"Amid Al Jumhuria" (The Pillar of the Republic) - November 2009
Raymond Edde was one of the greatest Lebanese politicians, massively nationalistic and constantly calling for the withdrawal of all foreign troops from Lebanon. A man who was stuck to his principles and never wavered, earning the nickname of 'Lebanon's Conscience.'
Raymond was born on March 15, 1913 in Alexandria. His father, Emile Edde, whose family hailed from Edde, a village in the Jbeil district, was known for his francophile views and his opposition to Ottoman rule. In 1913, having been sentenced to death by the Turkish authorities, he took refuge in Egypt with his wife, Laudi, née Sursock. Returning to Beirut with his family in 1920, after the establishment of the French mandate, Raymond received his school and university education in Jesuit institutions, obtaining a degree in law. Two years later, his father was elected president of Lebanon under the mandate, remaining in office until 1941. On Emile Edde's death in 1949, Raymond succeeded him as head of the party he founded, the National Bloc, taking the title of "Amid" (Dean).

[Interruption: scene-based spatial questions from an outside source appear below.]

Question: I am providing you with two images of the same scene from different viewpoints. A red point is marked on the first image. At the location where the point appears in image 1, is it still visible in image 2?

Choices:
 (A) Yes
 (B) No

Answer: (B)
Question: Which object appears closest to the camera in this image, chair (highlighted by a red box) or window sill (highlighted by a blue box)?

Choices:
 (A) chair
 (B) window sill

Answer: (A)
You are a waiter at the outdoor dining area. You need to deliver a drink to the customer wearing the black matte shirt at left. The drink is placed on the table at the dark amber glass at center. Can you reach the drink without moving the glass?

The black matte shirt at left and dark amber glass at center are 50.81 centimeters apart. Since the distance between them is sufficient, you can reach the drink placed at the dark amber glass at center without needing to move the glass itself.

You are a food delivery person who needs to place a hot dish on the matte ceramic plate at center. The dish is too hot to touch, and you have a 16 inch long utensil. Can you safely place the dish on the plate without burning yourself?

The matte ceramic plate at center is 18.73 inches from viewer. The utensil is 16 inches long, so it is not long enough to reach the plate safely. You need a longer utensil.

He was elected MP for Jbeil for the first time in 1953, after which he was returned at every election until 1992 except that of 1964, Raymond Edde was responsible for the enactment of two important laws; one concerning rents (1954), the other establishing banking confidentiality (1956).
He marked himself strongly from other Maronite leaders when the Lebanese war began in April 1975, representing a moderate Christian view in favor of coexistence with Moslems and with Palestinians.

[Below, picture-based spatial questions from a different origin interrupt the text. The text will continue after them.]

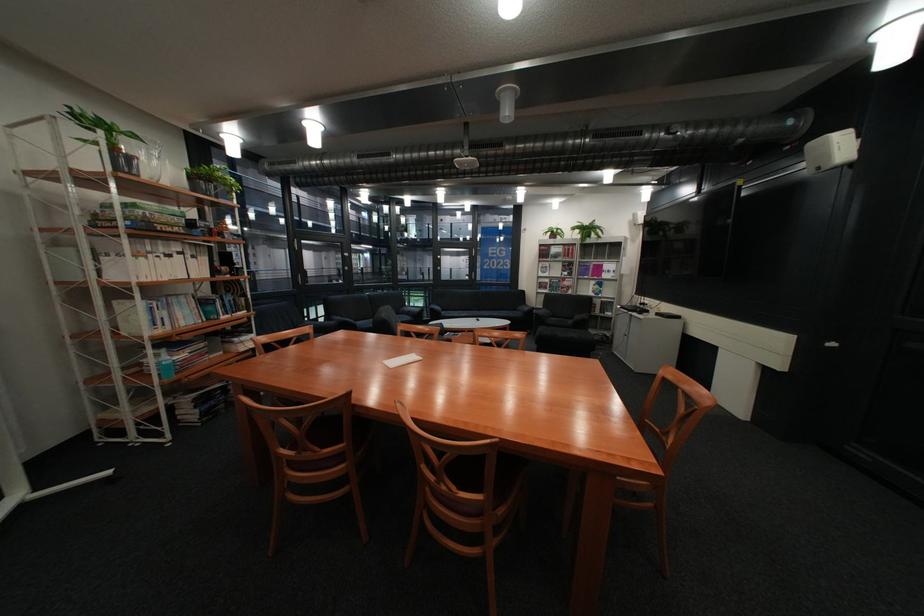
What do you see at coordinates (506, 116) in the screenshot? This screenshot has height=616, width=924. I see `the bottle pump handle` at bounding box center [506, 116].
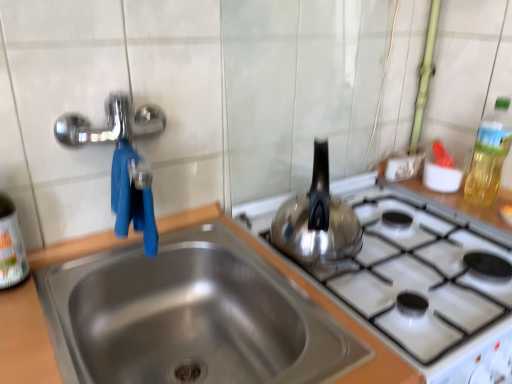
Question: Is stainless steel sink at center thinner than white plastic bottle at left, acting as the second bottle starting from the right?

Choices:
 (A) no
 (B) yes

Answer: (A)

Question: Does stainless steel sink at center have a greater height compared to white plastic bottle at left, which ranks as the 1th bottle in left-to-right order?

Choices:
 (A) yes
 (B) no

Answer: (B)

Question: From the image's perspective, is stainless steel sink at center on top of white plastic bottle at left, the 1th bottle in the front-to-back sequence?

Choices:
 (A) no
 (B) yes

Answer: (A)

Question: From the image's perspective, would you say stainless steel sink at center is shown under white plastic bottle at left, acting as the second bottle starting from the right?

Choices:
 (A) no
 (B) yes

Answer: (B)

Question: Is the depth of stainless steel sink at center greater than that of white plastic bottle at left, which ranks as the 1th bottle in left-to-right order?

Choices:
 (A) yes
 (B) no

Answer: (B)

Question: Considering the relative positions of white plastic bottle at left, which ranks as the 1th bottle in left-to-right order, and translucent yellow bottle at upper right, arranged as the 1th bottle when viewed from the back, in the image provided, is white plastic bottle at left, which ranks as the 1th bottle in left-to-right order, to the left or to the right of translucent yellow bottle at upper right, arranged as the 1th bottle when viewed from the back,?

Choices:
 (A) right
 (B) left

Answer: (B)

Question: From the image's perspective, relative to translucent yellow bottle at upper right, arranged as the 1th bottle when viewed from the back, is white plastic bottle at left, which ranks as the 1th bottle in left-to-right order, above or below?

Choices:
 (A) below
 (B) above

Answer: (A)

Question: Is white plastic bottle at left, the 1th bottle in the front-to-back sequence, situated inside translucent yellow bottle at upper right, the second bottle when ordered from front to back, or outside?

Choices:
 (A) outside
 (B) inside

Answer: (A)

Question: Is point (10, 221) closer or farther from the camera than point (498, 157)?

Choices:
 (A) closer
 (B) farther

Answer: (A)

Question: Looking at the image, does white plastic bottle at left, which appears as the 2th bottle when viewed from the back, seem bigger or smaller compared to shiny metallic kettle at right?

Choices:
 (A) small
 (B) big

Answer: (A)

Question: From their relative heights in the image, would you say white plastic bottle at left, acting as the second bottle starting from the right, is taller or shorter than shiny metallic kettle at right?

Choices:
 (A) short
 (B) tall

Answer: (B)

Question: From a real-world perspective, is white plastic bottle at left, which ranks as the 1th bottle in left-to-right order, physically located above or below shiny metallic kettle at right?

Choices:
 (A) above
 (B) below

Answer: (B)

Question: Based on their positions, is white plastic bottle at left, acting as the second bottle starting from the right, located to the left or right of shiny metallic kettle at right?

Choices:
 (A) left
 (B) right

Answer: (A)

Question: Considering the positions of point (499, 167) and point (269, 230), is point (499, 167) closer or farther from the camera than point (269, 230)?

Choices:
 (A) closer
 (B) farther

Answer: (B)

Question: From the image's perspective, is translucent yellow bottle at upper right, the second bottle when ordered from front to back, above or below shiny metallic kettle at right?

Choices:
 (A) below
 (B) above

Answer: (B)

Following three attempts on his life, Edde left Lebanon on December 22, 1976 and settled in Paris in self imposed exile vowing not to return to Lebanon until both Israeli and Syrian troops leave the country. It was to be a definitive departure.
Raymond died Wednesday, May 10, 2000 in Paris, at the age 87.
His last words were: "I'm thinking. I'm thinking of Lebanon."
Ricardo Karam compiled the abundant journey of Raymond Edde in a three hours documentary entitled “Amid al Jumhuria”.